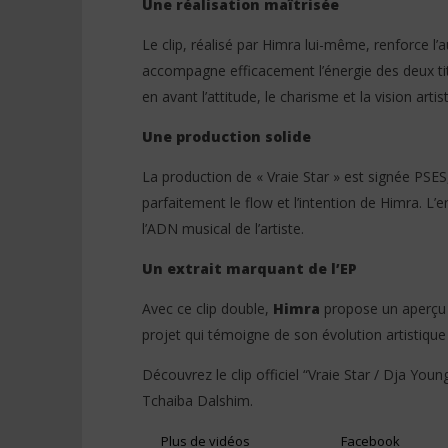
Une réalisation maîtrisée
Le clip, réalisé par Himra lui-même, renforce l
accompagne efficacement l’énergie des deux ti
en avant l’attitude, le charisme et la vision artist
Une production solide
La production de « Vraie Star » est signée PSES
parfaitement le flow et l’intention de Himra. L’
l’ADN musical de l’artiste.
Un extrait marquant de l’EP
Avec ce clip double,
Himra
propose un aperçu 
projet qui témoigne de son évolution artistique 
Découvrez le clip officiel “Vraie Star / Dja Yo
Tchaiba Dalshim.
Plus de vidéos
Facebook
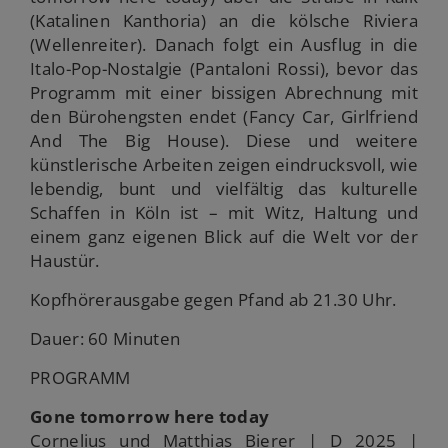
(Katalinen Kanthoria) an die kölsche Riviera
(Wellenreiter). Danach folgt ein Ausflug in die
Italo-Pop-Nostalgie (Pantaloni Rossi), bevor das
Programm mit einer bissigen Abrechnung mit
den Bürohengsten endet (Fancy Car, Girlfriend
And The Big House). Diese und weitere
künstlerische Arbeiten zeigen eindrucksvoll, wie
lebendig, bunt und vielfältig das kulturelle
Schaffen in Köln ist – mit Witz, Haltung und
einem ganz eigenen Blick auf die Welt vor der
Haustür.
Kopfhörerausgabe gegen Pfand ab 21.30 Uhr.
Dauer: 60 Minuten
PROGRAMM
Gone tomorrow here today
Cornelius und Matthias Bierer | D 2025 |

● ● ●

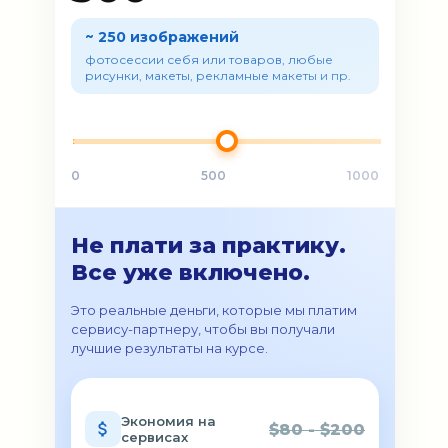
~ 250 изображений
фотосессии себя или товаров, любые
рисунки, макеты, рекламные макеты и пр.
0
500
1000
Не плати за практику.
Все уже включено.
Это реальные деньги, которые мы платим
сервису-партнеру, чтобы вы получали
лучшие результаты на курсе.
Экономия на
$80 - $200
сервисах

● ● ●

**What the exercise asks:** All that is required is the number of lines in the data above that contain the word "production".

**Solution to the exercise:** 2